Chess is a game that fosters greatness. With all its complexities and nuances, it requires patience and dedication. It not only demands constant self-improvement and vigor, but also depends on challenging opponents to the fullest extent possible. For IM Daniel Fernandez, it takes on another meaning as well. Born in Lima, Peru in 1985, Daniel was born into a family that loved chess and would play amongst themselves in intimate family gatherings. In 1986, Daniel and his family moved to America. Everything about the transition to what would become Daniel’s adopted country was extremely difficult. Daniel’s parents worked extremely hard to make ends meet, and poured everything they could to ensure the success of their children. These challenges embody the reasons why chess is more than just a game for Daniel. He recognizes how many people render their goals impotent through a timidity of effort. He knows the importance of learning from defeat to emerge a stronger player. Most importantly, he embraces the notion that a serious chess player can never allow doubt to cloud the vision they have set for themselves.
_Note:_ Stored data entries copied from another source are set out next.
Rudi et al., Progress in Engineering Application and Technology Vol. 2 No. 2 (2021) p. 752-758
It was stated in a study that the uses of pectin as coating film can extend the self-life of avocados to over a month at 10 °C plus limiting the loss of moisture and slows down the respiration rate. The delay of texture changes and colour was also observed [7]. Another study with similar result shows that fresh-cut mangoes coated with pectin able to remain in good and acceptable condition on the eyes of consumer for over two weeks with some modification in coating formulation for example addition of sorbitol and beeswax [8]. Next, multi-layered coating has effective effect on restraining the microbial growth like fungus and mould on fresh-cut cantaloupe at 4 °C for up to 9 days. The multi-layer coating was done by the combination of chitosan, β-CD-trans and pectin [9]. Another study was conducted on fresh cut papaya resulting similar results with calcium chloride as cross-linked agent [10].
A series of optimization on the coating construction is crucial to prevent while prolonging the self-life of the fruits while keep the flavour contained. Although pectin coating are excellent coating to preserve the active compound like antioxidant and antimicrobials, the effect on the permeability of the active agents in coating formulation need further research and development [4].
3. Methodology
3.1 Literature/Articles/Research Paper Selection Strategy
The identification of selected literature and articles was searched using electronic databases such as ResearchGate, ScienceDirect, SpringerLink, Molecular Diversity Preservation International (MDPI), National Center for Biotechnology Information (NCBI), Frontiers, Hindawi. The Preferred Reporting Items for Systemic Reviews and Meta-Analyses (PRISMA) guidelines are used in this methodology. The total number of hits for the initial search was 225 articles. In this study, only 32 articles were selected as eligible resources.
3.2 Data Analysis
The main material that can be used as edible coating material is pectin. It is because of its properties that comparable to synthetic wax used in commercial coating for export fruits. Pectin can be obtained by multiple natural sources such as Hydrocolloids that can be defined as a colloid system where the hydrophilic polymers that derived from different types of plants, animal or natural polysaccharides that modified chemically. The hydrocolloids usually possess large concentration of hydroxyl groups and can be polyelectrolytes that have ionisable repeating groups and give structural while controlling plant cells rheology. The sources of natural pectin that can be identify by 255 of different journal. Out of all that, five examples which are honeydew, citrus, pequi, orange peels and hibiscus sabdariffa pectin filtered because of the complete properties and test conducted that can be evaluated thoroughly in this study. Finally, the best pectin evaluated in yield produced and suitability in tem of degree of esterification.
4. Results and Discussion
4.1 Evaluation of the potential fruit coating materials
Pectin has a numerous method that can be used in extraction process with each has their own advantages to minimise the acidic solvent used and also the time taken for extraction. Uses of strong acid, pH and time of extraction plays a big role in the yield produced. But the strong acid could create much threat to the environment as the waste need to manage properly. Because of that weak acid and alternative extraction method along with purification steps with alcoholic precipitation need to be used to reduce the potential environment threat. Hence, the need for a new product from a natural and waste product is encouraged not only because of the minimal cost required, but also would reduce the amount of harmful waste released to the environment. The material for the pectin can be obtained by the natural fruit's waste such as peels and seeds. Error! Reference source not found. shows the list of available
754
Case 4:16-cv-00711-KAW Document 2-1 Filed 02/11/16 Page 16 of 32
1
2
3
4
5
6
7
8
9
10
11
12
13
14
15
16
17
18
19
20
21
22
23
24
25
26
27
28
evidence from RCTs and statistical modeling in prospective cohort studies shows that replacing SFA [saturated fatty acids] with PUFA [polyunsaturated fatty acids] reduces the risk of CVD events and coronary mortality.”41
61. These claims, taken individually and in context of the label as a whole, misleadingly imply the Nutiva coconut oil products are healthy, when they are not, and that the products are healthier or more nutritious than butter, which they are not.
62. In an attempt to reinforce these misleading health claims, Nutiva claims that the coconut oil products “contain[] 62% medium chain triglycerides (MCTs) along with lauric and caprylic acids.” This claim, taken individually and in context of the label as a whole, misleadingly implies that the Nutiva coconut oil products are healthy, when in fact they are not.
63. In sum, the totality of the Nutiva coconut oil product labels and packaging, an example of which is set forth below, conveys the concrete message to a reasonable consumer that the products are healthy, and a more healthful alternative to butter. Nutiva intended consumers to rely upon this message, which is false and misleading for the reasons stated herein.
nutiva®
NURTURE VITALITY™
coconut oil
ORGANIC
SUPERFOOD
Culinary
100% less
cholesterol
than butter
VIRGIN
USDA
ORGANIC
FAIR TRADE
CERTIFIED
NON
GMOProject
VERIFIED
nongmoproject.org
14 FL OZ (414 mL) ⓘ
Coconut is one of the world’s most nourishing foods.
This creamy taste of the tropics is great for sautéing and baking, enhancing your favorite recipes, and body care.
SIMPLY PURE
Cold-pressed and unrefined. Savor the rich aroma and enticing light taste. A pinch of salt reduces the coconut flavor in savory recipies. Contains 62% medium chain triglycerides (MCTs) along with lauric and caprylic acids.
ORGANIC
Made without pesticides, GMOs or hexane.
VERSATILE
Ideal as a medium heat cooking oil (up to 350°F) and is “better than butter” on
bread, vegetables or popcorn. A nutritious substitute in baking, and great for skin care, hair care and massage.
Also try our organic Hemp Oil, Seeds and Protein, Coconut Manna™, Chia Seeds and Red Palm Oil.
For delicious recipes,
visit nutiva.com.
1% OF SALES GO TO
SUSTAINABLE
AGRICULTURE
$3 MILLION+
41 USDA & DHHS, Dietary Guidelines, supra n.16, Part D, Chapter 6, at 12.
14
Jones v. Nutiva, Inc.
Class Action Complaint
From a very young age, Daniel felt called to continue his family’s proud commitment to the game of chess. When he was 6 years old, Daniel learned the rules of the game by watching his father and older brother play. It didn’t take long for the future International Master to develop a sincere love of chess, and by the age of 7, he was competing regularly in tournaments. By age 10, Daniel became a USCF expert; the following year, he became the youngest National Master in the United States. At age 12, he represented the United States at the World Youth Chess Championship in Cannes, France. He would go on to represent the United States team in three additional international competitions.
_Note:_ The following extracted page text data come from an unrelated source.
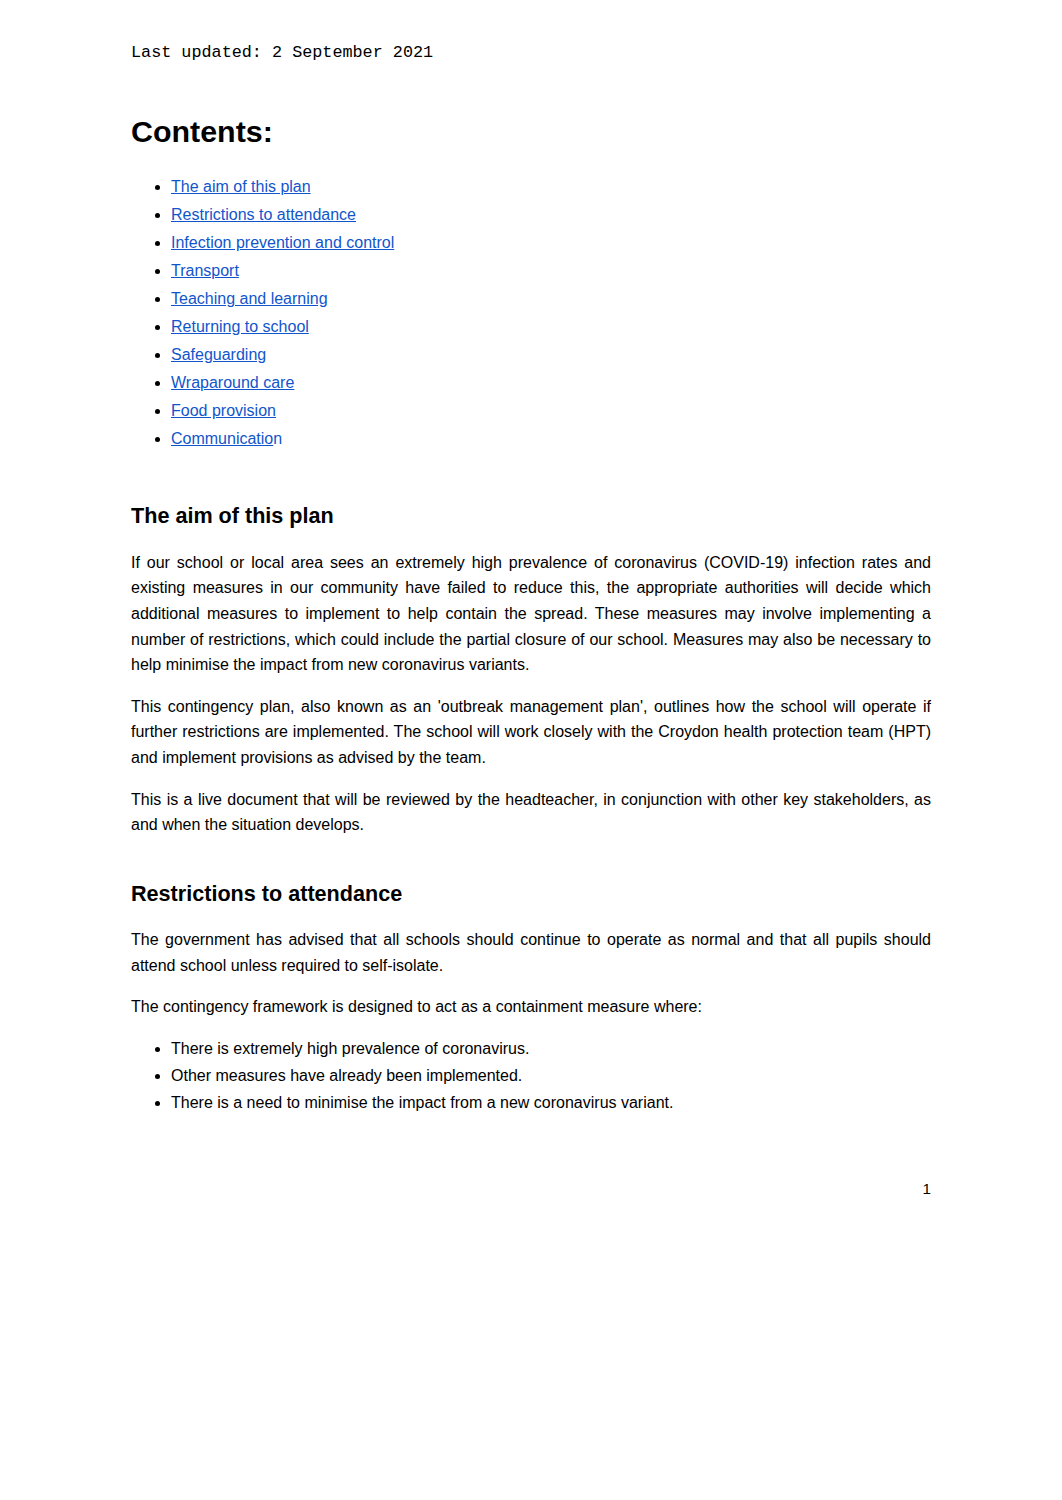Last updated: 2 September 2021
Contents:
The aim of this plan
Restrictions to attendance
Infection prevention and control
Transport
Teaching and learning
Returning to school
Safeguarding
Wraparound care
Food provision
Communication
The aim of this plan
If our school or local area sees an extremely high prevalence of coronavirus (COVID-19) infection rates and existing measures in our community have failed to reduce this, the appropriate authorities will decide which additional measures to implement to help contain the spread. These measures may involve implementing a number of restrictions, which could include the partial closure of our school. Measures may also be necessary to help minimise the impact from new coronavirus variants.
This contingency plan, also known as an 'outbreak management plan', outlines how the school will operate if further restrictions are implemented. The school will work closely with the Croydon health protection team (HPT) and implement provisions as advised by the team.
This is a live document that will be reviewed by the headteacher, in conjunction with other key stakeholders, as and when the situation develops.
Restrictions to attendance
The government has advised that all schools should continue to operate as normal and that all pupils should attend school unless required to self-isolate.
The contingency framework is designed to act as a containment measure where:
There is extremely high prevalence of coronavirus.
Other measures have already been implemented.
There is a need to minimise the impact from a new coronavirus variant.
1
Over the years, Daniel would achieve other successes in the game of chess; he earned the FIDE Master (FM) title in 1999 after winning the Pan American Championship, and became the youngest winner of the Florida State Championship at 16. After earning the International Master (IM) title in 2005, he became the US Junior Closed Champion. The following year, he finished in 6th place at the US Championship (ahead of 30 Grandmasters). In 2009, Daniel became the Texas State Champion.
In keeping with his deep appreciation for the game of chess, Daniel has been coaching since the age of 16. His students have won numerous state titles and national titles. He has helped produce over 15 expert level players (2000+) and three master level players (2200+). His current students are among the highest ranked in Houston.